The reward lives entirely on the verl fork; here it is enough to know its shape and what data feeds it. Conceptually it sums three parts:

1. **Format reward** — did the rollout produce a well-formed `<think>`/`<answer>` (and, for CoT, `<step-k-*>`) structure that can be parsed at all.
2. **Process reward** — how close each intermediate step is to ground truth. The CoT builders populate `extra_info` with the true intermediate coordinates so this can be scored: landmark pairs (`landmark_P1_wh`…`landmark_P4_wh`) for T/L, the two points or two lines for A/D, and the box corners for detection.
3. **Answer reward** — the final metric against `ground_truth`.

Each row also stamps a `data_source` / `ability` that routes it to the right reward function: `medvision-tl` for tumour/lesion size, `medvision-ad` (further split into `medvision-angle` / `medvision-distance` by metric type) for angle-distance, and `medvision-detection` for detection.

For the exact field contracts and the formatter functions that emit them, see the API reference for [`rft.verl.verl_utils`](../reference/api/verl_utils.md).
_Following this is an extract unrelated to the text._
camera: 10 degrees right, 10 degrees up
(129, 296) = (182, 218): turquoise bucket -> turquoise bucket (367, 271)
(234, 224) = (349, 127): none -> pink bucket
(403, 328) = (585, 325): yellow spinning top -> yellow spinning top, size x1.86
For the GRPO configuration and the reward implementations, follow the [verl fork](https://github.com/YongchengYAO/verl/tree/medvision-rl).

## After training

Point the standard benchmark pipeline at the fine-tuned checkpoint, exactly as you would for any other model — see [Running evaluations](../benchmarking/running-evaluations.md). The `script/benchmark-*/` drivers include an `eval__MedVision-V0-7B__detect.sh` example for scoring an RFT'd detection model.